* **CONSIGNA**
Reproduce literalmente el fragmento del texto sobre la homofobia comprendido entre "Claro que no" y "instrucciones de uso.", ambos incluidos.

Homofobia, enfermedad de riesgo
Por Fernando J. López , 31 enero, 2015
La homofobia es una enfermedad, sí. Y contagiosa. Pero tranquilos que tiene cura. Se llama educación.
Claro que no basta con una capa superficial de tolerancia y buenrollismo para superar las duras secuelas de este síndrome. Al revés. Se necesita un trabajo intensivo y global que ayude a entender que cada quien tiene derecho a amar y a desear a quien le plazca. Que nadie nace con código de barras que limite su sexualidad. Y que las camas, como las vidas, no llevan instrucciones de uso.
Porque no se trata de tolerar nada. Se trata de convivir. De respetar. De ser. Se trata de que no se repitan hechos como los que no dejan de sorprenderme en estos meses. Dos jóvenes agredidos en Salamanca al grito de maricones. Una pareja gay expulsada de una cafetería en Granada por agarrarse de la mano. Un chico al que rompen un brazo al grito de rompeculos en Madrid. Y eso son solo tres ejemplos. Tres hechos que han tenido lugar entre diciembre de 2014 y de 2015 y que, al menos, han sido denunciados. Lo preocupante es cuántos otros hechos como esos suceden sin que ni siquiera se les dé voz.

* **LISTADO PROPORCIONADO**
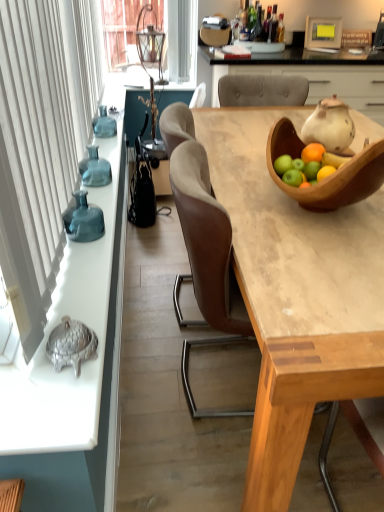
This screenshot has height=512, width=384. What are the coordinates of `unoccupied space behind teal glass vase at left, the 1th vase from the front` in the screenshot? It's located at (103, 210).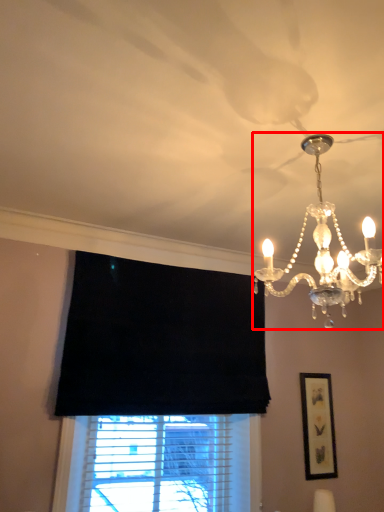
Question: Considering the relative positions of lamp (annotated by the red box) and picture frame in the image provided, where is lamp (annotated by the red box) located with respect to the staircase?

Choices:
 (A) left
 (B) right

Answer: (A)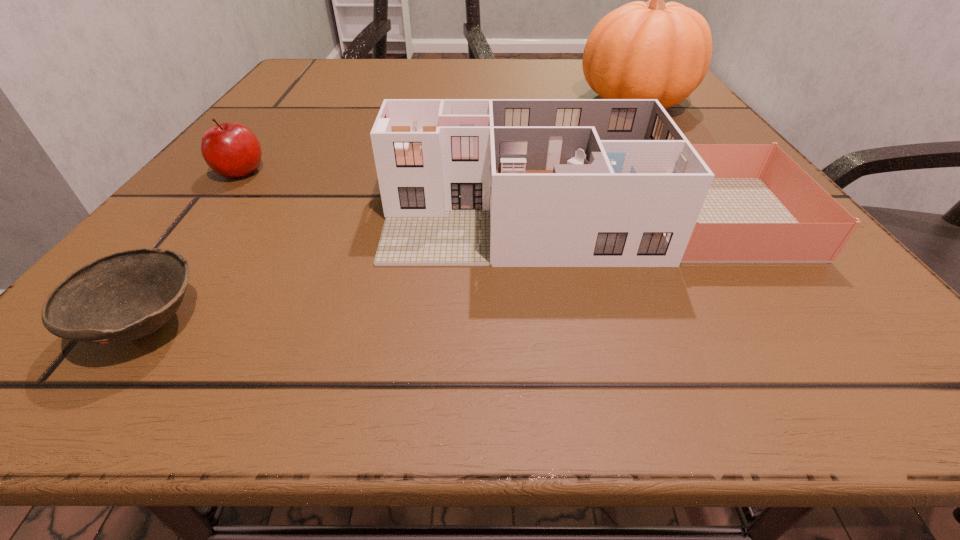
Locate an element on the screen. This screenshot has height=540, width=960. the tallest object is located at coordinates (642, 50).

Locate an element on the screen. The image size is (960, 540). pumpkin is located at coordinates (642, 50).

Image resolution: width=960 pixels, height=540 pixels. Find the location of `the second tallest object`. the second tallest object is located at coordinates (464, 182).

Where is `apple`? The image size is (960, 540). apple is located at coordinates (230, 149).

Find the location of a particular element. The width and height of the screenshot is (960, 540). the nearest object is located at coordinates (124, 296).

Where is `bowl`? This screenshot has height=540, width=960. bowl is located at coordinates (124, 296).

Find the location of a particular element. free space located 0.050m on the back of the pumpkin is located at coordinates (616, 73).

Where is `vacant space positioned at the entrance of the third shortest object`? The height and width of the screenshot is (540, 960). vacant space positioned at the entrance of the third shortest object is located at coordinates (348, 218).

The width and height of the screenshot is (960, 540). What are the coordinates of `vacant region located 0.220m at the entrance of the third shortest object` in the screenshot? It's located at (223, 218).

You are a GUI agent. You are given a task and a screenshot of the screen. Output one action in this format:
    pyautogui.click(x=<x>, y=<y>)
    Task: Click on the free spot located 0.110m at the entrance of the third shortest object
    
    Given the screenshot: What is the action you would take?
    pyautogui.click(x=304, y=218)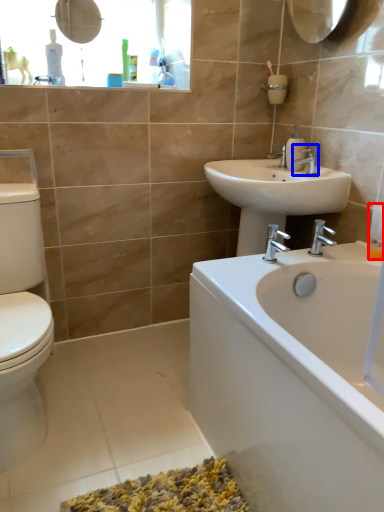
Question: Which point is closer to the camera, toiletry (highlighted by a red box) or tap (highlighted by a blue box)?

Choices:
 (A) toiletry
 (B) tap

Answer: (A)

* **EJERCICIO RESUELTO**
Claro que no basta con una capa superficial de tolerancia y buenrollismo para superar las duras secuelas de este síndrome. Al revés. Se necesita un trabajo intensivo y global que ayude a entender que cada quien tiene derecho a amar y a desear a quien le plazca. Que nadie nace con código de barras que limite su sexualidad. Y que las camas, como las vidas, no llevan instrucciones de uso.